== ASSIGNMENT ==
Locate each line in the entries below that contains the word "reliable", and copy those lines out in full.

== SOURCE DATA ==
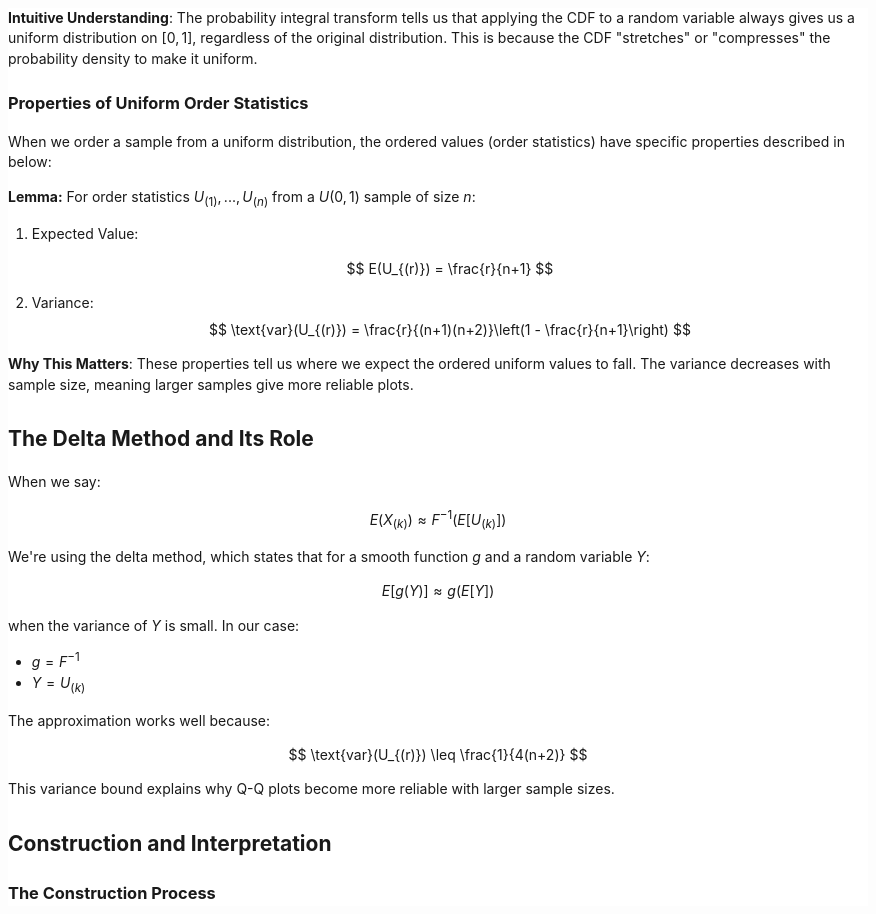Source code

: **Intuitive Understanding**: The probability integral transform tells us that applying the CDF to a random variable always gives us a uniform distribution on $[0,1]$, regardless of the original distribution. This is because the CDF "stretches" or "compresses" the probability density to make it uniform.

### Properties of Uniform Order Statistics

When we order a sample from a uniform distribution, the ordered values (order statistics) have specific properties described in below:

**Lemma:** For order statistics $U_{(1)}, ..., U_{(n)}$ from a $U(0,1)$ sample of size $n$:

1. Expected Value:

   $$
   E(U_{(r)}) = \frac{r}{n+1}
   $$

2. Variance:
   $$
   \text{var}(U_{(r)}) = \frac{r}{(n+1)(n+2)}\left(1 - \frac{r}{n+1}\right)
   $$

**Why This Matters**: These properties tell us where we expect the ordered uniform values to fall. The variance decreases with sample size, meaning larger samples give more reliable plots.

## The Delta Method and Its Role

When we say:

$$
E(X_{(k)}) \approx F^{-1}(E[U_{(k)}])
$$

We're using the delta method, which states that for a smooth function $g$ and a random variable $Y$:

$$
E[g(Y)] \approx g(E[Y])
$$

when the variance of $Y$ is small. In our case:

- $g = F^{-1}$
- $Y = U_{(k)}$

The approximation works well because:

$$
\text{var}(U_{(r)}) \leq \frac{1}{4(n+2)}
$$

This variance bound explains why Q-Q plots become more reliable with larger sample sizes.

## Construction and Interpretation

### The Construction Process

== TASK OUTPUT ==
**Why This Matters**: These properties tell us where we expect the ordered uniform values to fall. The variance decreases with sample size, meaning larger samples give more reliable plots.
This variance bound explains why Q-Q plots become more reliable with larger sample sizes.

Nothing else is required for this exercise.